RECORDS FOR THE TASK Start Marker
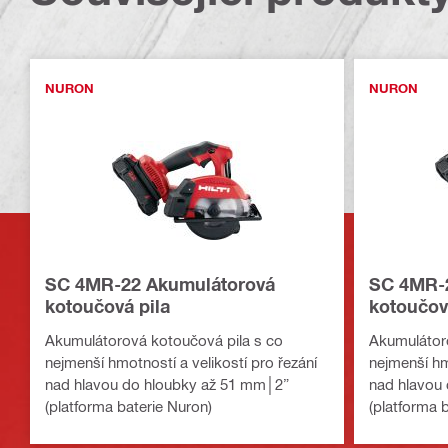
NURON
NURON
SC 4MR-22 Akumulátorová
SC 4MR-
kotoučová pila
kotoučov
Akumulátorová kotoučová pila s co
Akumulátoro
nejmenší hmotností a velikostí pro řezání
nejmenší hm
nad hlavou do hloubky až 51 mm│2”
nad hlavou
(platforma baterie Nuron)
(platforma 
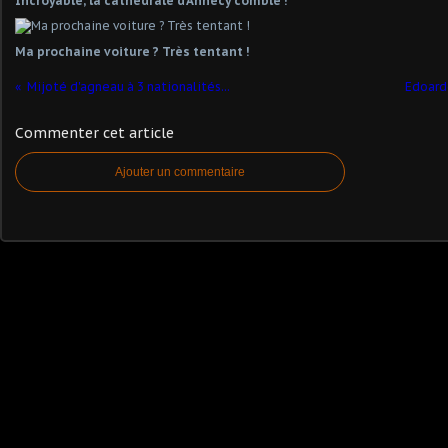
Incroyable, la cathédrale d'Annecy comble !
Ma prochaine voiture ? Très tentant !
Mijoté d'agneau à 3 nationalités...
Edoard
Commenter cet article
Ajouter un commentaire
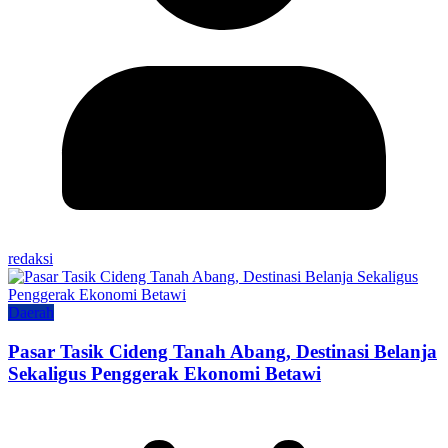
redaksi
Daerah
Pasar Tasik Cideng Tanah Abang, Destinasi Belanja
Sekaligus Penggerak Ekonomi Betawi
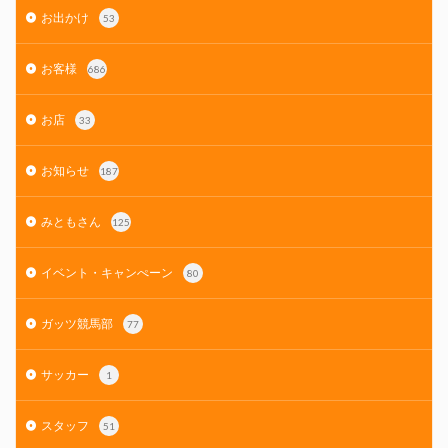
お出かけ
53
お客様
686
お店
33
お知らせ
187
みともさん
125
イベント・キャンぺーン
80
ガッツ競馬部
77
サッカー
1
スタッフ
51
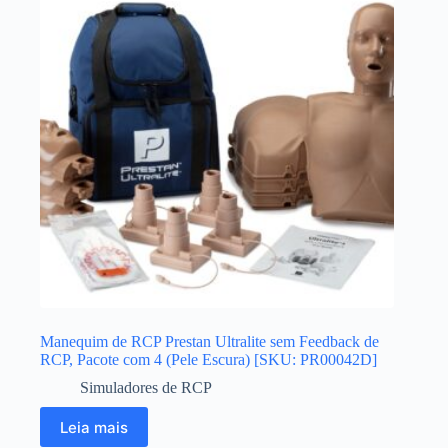
Manequim de RCP Prestan Ultralite sem Feedback de
RCP, Pacote com 4 (Pele Escura) [SKU: PR00042D]
Simuladores de RCP
Leia mais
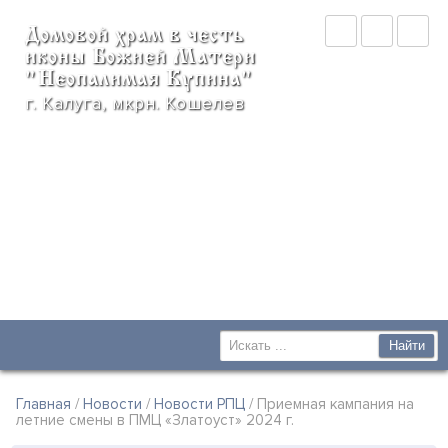
Домовой храм в честь
иконы Божией Матери
"Неопалимая Купина"
г. Калуга, мкрн. Кошелев
Главная
/
Новости
/
Новости РПЦ
/ Приемная кампания на
летние смены в ПМЦ «Златоуст» 2024 г.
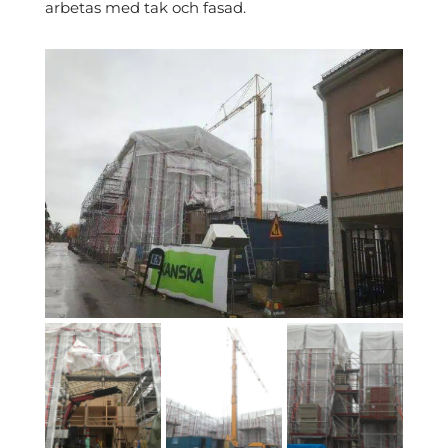
arbetas med tak och fasad.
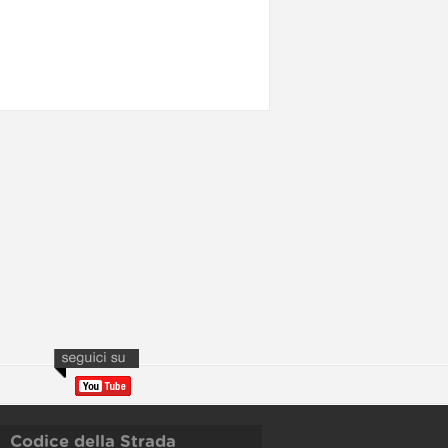
Codice della Strada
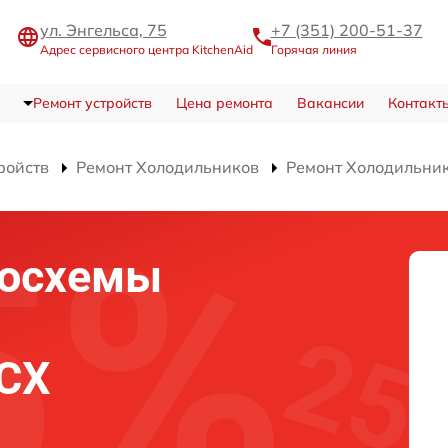
ул. Энгельса, 75
+7 (351) 200-51-37
Адрес сервисного центра KitchenAid
Горячая линия
Ремонт устройств
Цена ремонта
Вакансии
Контакт
ройств
Ремонт Холодильников
Ремонт Холодильни
росхемы
ZCX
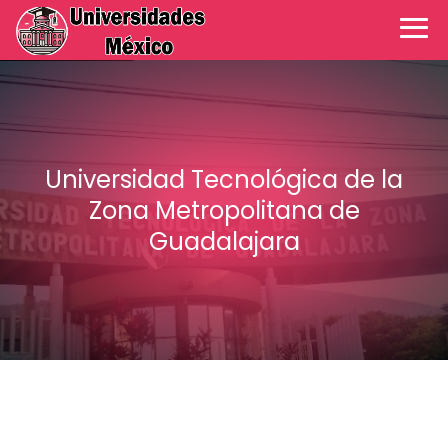
Universidad Tecnológica de la
Zona Metropolitana de
Guadalajara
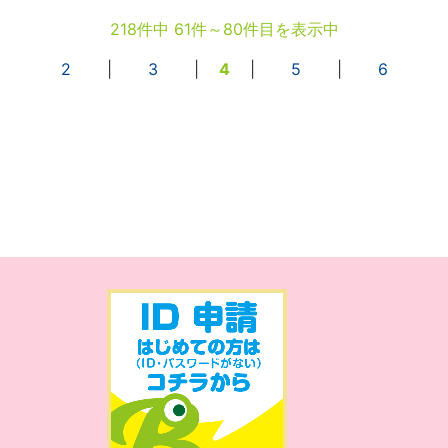
218件中 61件～80件目を表示中
2
|
3
|
4
|
5
|
6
RECORDS FOR THE TASK End Marker
### WORK INSTRUCTIONS
Reproduce the stretch of the data from the line containing "Manequim de RCP" through the line containing "Guadalajara", keeping every line unchanged. Leave the pictures out of your answer.

### RESULT FOR THIS EXERCISE
Manequim de RCP Prestan Ultralite sem Feedback de
RCP, Pacote com 4 (Pele Escura) [SKU: PR00042D]
Simuladores de RCP
Leia mais
Домовой храм в честь
иконы Божией Матери
"Неопалимая Купина"
г. Калуга, мкрн. Кошелев
Главная
/
Новости
/
Новости РПЦ
/ Приемная кампания на
летние смены в ПМЦ «Златоуст» 2024 г.
arbetas med tak och fasad.
Codice della Strada
ул. Энгельса, 75
+7 (351) 200-51-37
Адрес сервисного центра KitchenAid
Горячая линия
Ремонт устройств
Цена ремонта
Вакансии
Контакт
ройств
Ремонт Холодильников
Ремонт Холодильни
росхемы
ZCX
Universidad Tecnológica de la
Zona Metropolitana de
Guadalajara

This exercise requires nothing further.